Right now, resettlement programs take in a tiny portion of refugees. The United States takes the largest number from the world as a whole, but so far has committed itself to taking only a few thousand from Syria, Betts says. The main refugee policy has been handouts of aid. U.N. agencies and NGOs set a goal of raising $4.5 billion for Syrian refugees this year. To date, they've received about a third of that funding. Food aid, health services and schooling for refugees have been cut back. Over time, Betts argues, passing the hat each year doesn't work. "It's an enormous long-term drain. It creates dependency," he says. It also produces donor fatigue.
What's needed is to build new lives for refugees by developing the countries where most are likely to stay. The refugee crisis has to become an opportunity rather than a burden, Betts says; the aid must help the host population as well as the refugees. The West should promote investment in manufacturing, backed with trade benefits. It should invest in schools, clinics, hospitals, fiber-optic cables, water projects, universities and more schools. Alongside that, Betts says, Western countries need to accept more refugees, to demonstrate good faith to the countries bearing the greatest burden.

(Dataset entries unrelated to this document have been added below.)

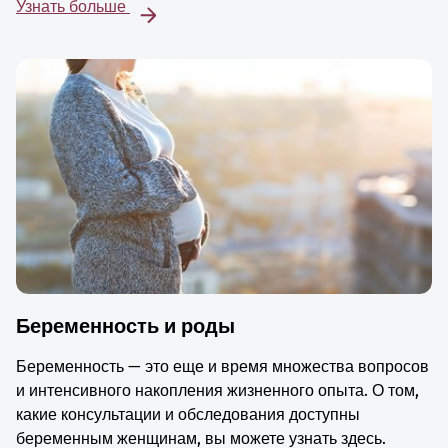
Узнать больше
Беременность и роды
Беременность — это еще и время множества вопросов
и интенсивного накопления жизненного опыта. О том,
какие консультации и обследования доступны
беременным женщинам, вы можете узнать здесь.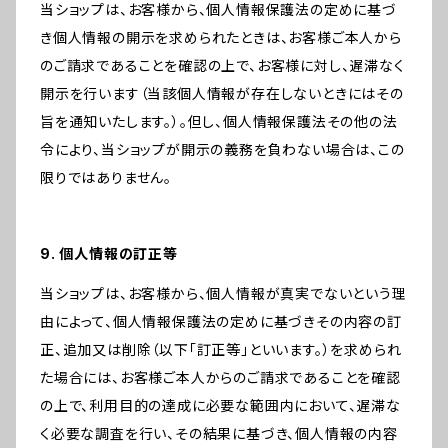
当ショップは、お客様から、個人情報保護法の定めに基づ
き個人情報の開示を求められたときは、お客様ご本人から
のご請求であることを確認の上で、お客様に対し、遅滞なく
開示を行います（当該個人情報が存在しないときにはその
旨を通知いたします。）。但し、個人情報保護法その他の法
令により、当ショップが開示の義務を負わない場合は、この
限りではありません。
9. 個人情報の訂正等
当ショップは、お客様から、個人情報が真実でないという理
由によって、個人情報保護法の定めに基づきその内容の訂
正、追加又は削除（以下「訂正等」といいます。）を求められ
た場合には、お客様ご本人からのご請求であることを確認
の上で、利用目的の達成に必要な範囲内において、遅滞な
く必要な調査を行い、その結果に基づき、個人情報の内容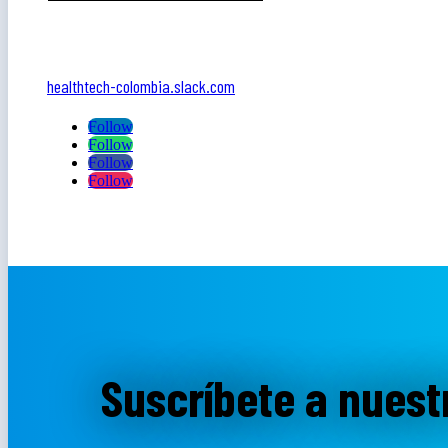
healthtech-colombia.slack.com
Follow
Follow
Follow
Follow
Suscríbete a nuest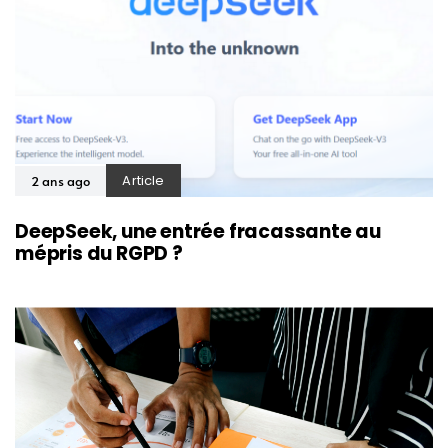
Article
2 ans ago
DeepSeek, une entrée fracassante au
mépris du RGPD ?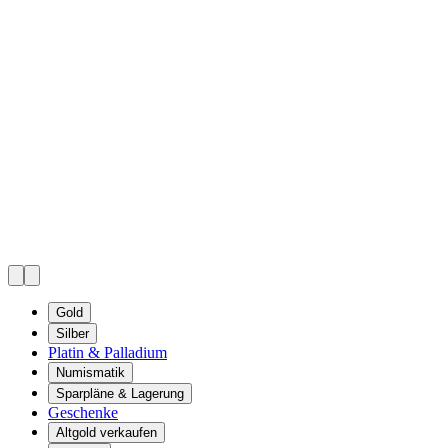
Gold
Silber
Platin & Palladium
Numismatik
Sparpläne & Lagerung
Geschenke
Altgold verkaufen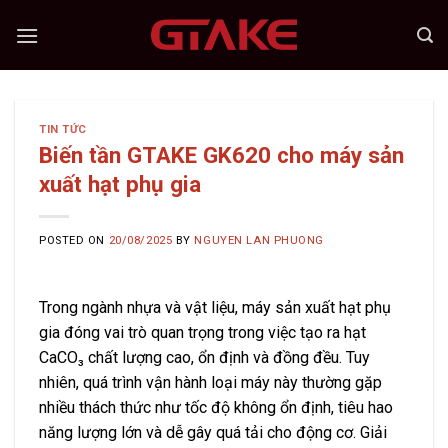
Skip
to
content
TIN TỨC
Biến tần GTAKE GK620 cho máy sản
xuất hạt phụ gia
POSTED ON
20/08/2025
BY
NGUYEN LAN PHUONG
Trong ngành nhựa và vật liệu, máy sản xuất hạt phụ
gia đóng vai trò quan trọng trong việc tạo ra hạt
CaCO₃ chất lượng cao, ổn định và đồng đều. Tuy
nhiên, quá trình vận hành loại máy này thường gặp
nhiều thách thức như tốc độ không ổn định, tiêu hao
năng lượng lớn và dễ gây quá tải cho động cơ. Giải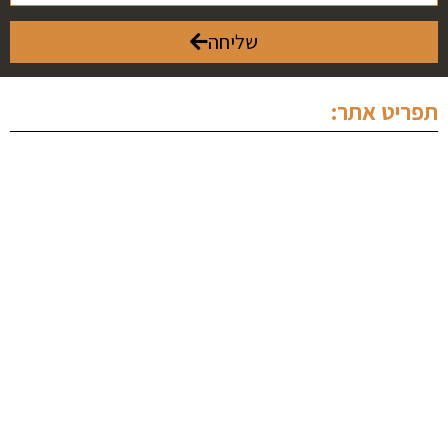
שליחה
תפריט אתר:
ראשי
אודותינו
מחלקה פלילית
מחלקה מסחרית
מחלקת נדל"ן
תכנים מקצועיים
צור קשר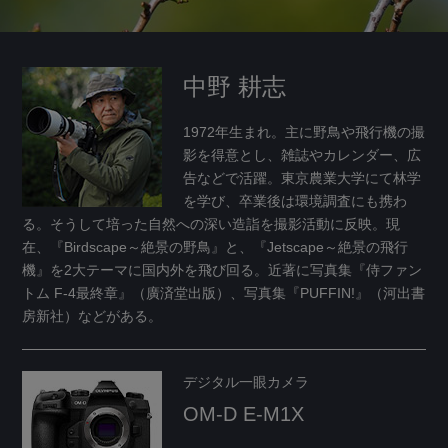
中野 耕志
1972年生まれ。主に野鳥や飛行機の撮
影を得意とし、雑誌やカレンダー、広
告などで活躍。東京農業大学にて林学
を学び、卒業後は環境調査にも携わ
る。そうして培った自然への深い造詣を撮影活動に反映。現
在、『Birdscape～絶景の野鳥』と、『Jetscape～絶景の飛行
機』を2大テーマに国内外を飛び回る。
近著に写真集『侍ファン
トム F-4最終章』（廣済堂出版）、写真集『PUFFIN!』（河出書
房新社）などがある。
デジタル一眼カメラ
OM-D E-M1X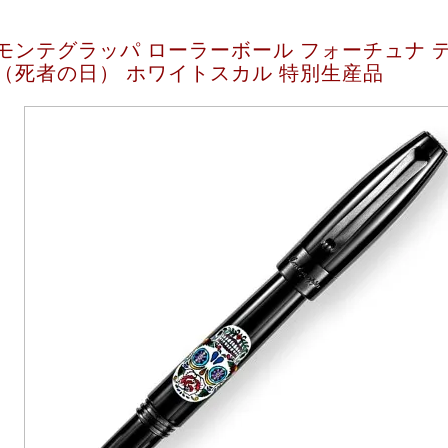
モンテグラッパ ローラーボール フォーチュナ 
（死者の日） ホワイトスカル 特別生産品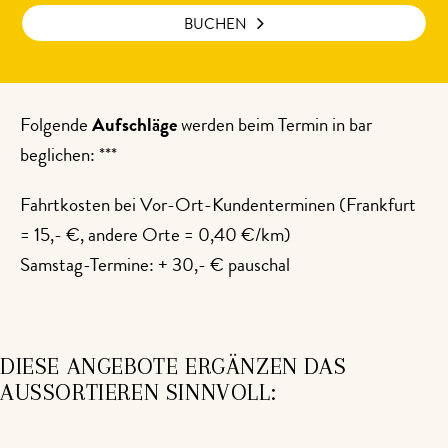
BUCHEN
Folgende
Aufschläge
werden beim Termin in bar
beglichen: ***
Fahrtkosten bei Vor-Ort-Kundenterminen (Frankfurt
= 15,- €, andere Orte = 0,40 €/km)
Samstag-Termine: + 30,- € pauschal
DIESE ANGEBOTE ERGÄNZEN DAS
AUSSORTIEREN SINNVOLL: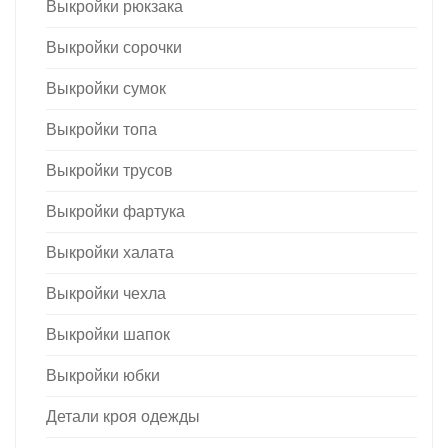
Выкройки рюкзака
Выкройки сорочки
Выкройки сумок
Выкройки топа
Выкройки трусов
Выкройки фартука
Выкройки халата
Выкройки чехла
Выкройки шапок
Выкройки юбки
Детали кроя одежды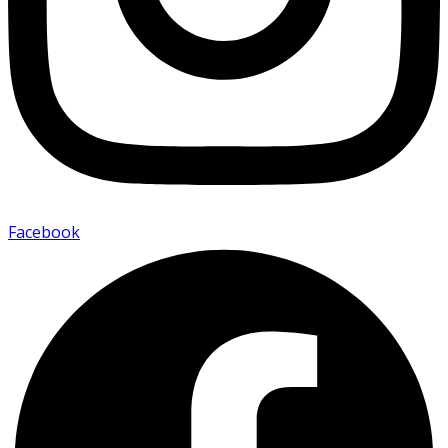
Facebook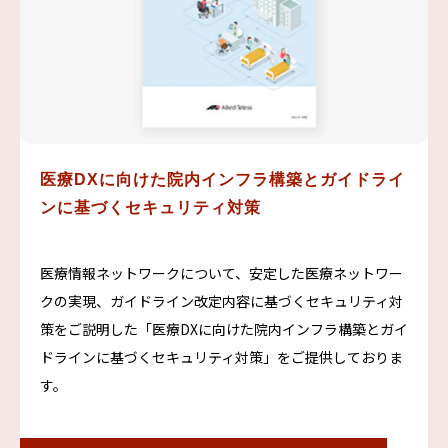
医療DXに向けた院内インフラ構築とガイドライ
ンに基づくセキュリティ対策
医療情報ネットワークについて、安定した医療ネットワー
クの実現、ガイドライン改定内容に基づくセキュリティ対
策をご説明した「医療DXに向けた院内インフラ構築とガイ
ドラインに基づくセキュリティ対策」をご提供しておりま
す。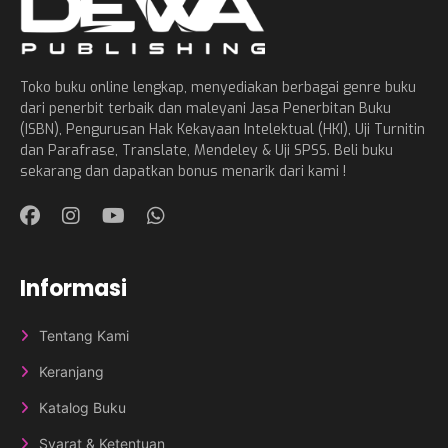
Toko buku online lengkap, menyediakan berbagai genre buku
dari penerbit terbaik dan maleyani Jasa Penerbitan Buku
(ISBN), Pengurusan Hak Kekayaan Intelektual (HKI), Uji Turnitin
dan Parafrase, Translate, Mendeley & Uji SPSS. Beli buku
sekarang dan dapatkan bonus menarik dari kami !
Informasi
Tentang Kami
Keranjang
Katalog Buku
Syarat & Ketentuan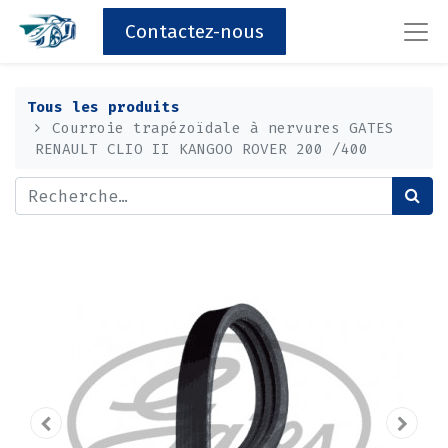
Contactez-nous
Tous les produits
Courroie trapézoïdale à nervures GATES
RENAULT CLIO II KANGOO ROVER 200 /400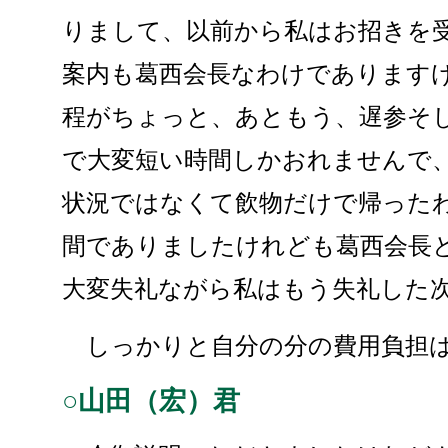
りまして、以前から私はお招きを
案内も葛西会長なわけであります
程がちょっと、あともう、遅参そ
で大変短い時間しかおれませんで
状況ではなくて飲物だけで帰った
間でありましたけれども葛西会長
大変失礼ながら私はもう失礼した
しっかりと自分の分の費用負担は
○山田（宏）君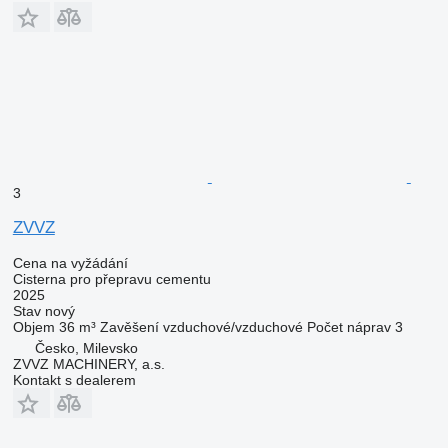
3
ZVVZ
Cena na vyžádání
Cisterna pro přepravu cementu
2025
Stav
nový
Objem
36 m³
Zavěšení
vzduchové/vzduchové
Počet náprav
3
Česko, Milevsko
ZVVZ MACHINERY, a.s.
Kontakt s dealerem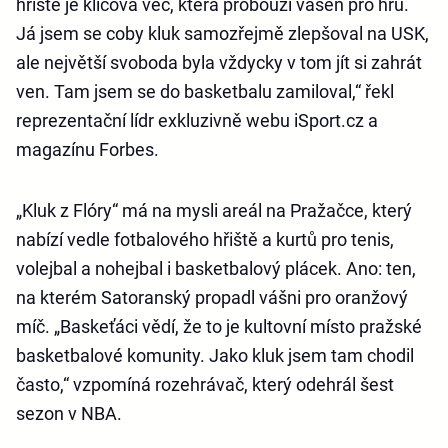
hřiště je klíčová věc, která probouzí vášeň pro hru.
Já jsem se coby kluk samozřejmě zlepšoval na USK,
ale největší svoboda byla vždycky v tom jít si zahrát
ven. Tam jsem se do basketbalu zamiloval,“ řekl
reprezentační lídr exkluzivně webu iSport.cz a
magazínu Forbes.
„Kluk z Flóry“ má na mysli areál na Pražačce, který
nabízí vedle fotbalového hřiště a kurtů pro tenis,
volejbal a nohejbal i basketbalový plácek. Ano: ten,
na kterém Satoranský propadl vášni pro oranžový
míč. „Baskeťáci vědí, že to je kultovní místo pražské
basketbalové komunity. Jako kluk jsem tam chodil
často,“ vzpomíná rozehrávač, který odehrál šest
sezon v NBA.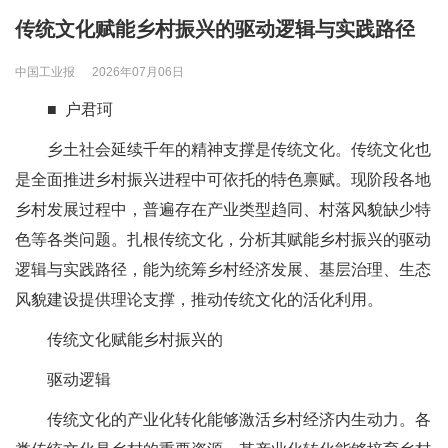
传统文化赋能乡村振兴的驱动逻辑与实践路径
中国工业报
2026年07月06日
■ 户君珂
乡土社会延续千年的精神支撑是传统文化。传统文化也
是全面推进乡村振兴进程中可依托的特色禀赋。现阶段各地
乡村发展过程中，普遍存在产业类型趋同、村落风貌缺少特
色等各类问题。扎根传统文化，分析其赋能乡村振兴的驱动
逻辑与实践路径，能为统筹乡村经济发展、基层治理、生态
风貌建设提供理论支撑，推动传统文化的活化利用。
传统文化赋能乡村振兴的
驱动逻辑
传统文化的产业化转化能够激活乡村经济内生动力。各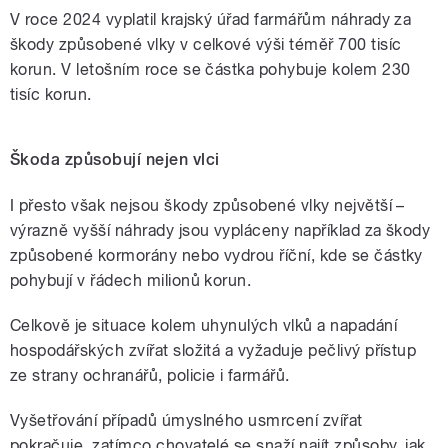
V roce 2024 vyplatil krajský úřad farmářům náhrady za
škody způsobené vlky v celkové výši téměř 700 tisíc
korun. V letošním roce se částka pohybuje kolem 230
tisíc korun.
Škoda způsobují nejen vlci
I přesto však nejsou škody způsobené vlky největší –
výrazně vyšší náhrady jsou vypláceny například za škody
způsobené kormorány nebo vydrou říční, kde se částky
pohybují v řádech milionů korun.
Celkově je situace kolem uhynulých vlků a napadání
hospodářských zvířat složitá a vyžaduje pečlivý přístup
ze strany ochranářů, policie i farmářů.
Vyšetřování případů úmyslného usmrcení zvířat
pokračuje, zatímco chovatelé se snaží najít způsoby, jak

This is a direction, not yet a plan. It's roughly the direction that the United States took toward rebuilding Western Europe after World War II. It will cost more in the short-term than the kind of aid being offered today but pay off in the long term.
Perhaps, to put things in perspective, we should measure the cost of a new refugee policy in F-35 units. Each F-35 will cost an estimated $180 million. How many schools, clinics and factories can be built in Jordan, Lebanon and Turkey with, say, a couple dozen F-35 units?
I know that this is an unreasonable proposal at a time when the U.S. Congress is controlled by a party opposed to investing in its own country, a party whose leading presidential candidate is a vulgar nativist in the tradition of the European far right. Politically it's much safer to ask for investments in bombs than in schools. But anyone who is actually serious about dealing with extremists in the Middle East should be demanding deterrence-humanitarian deterrence.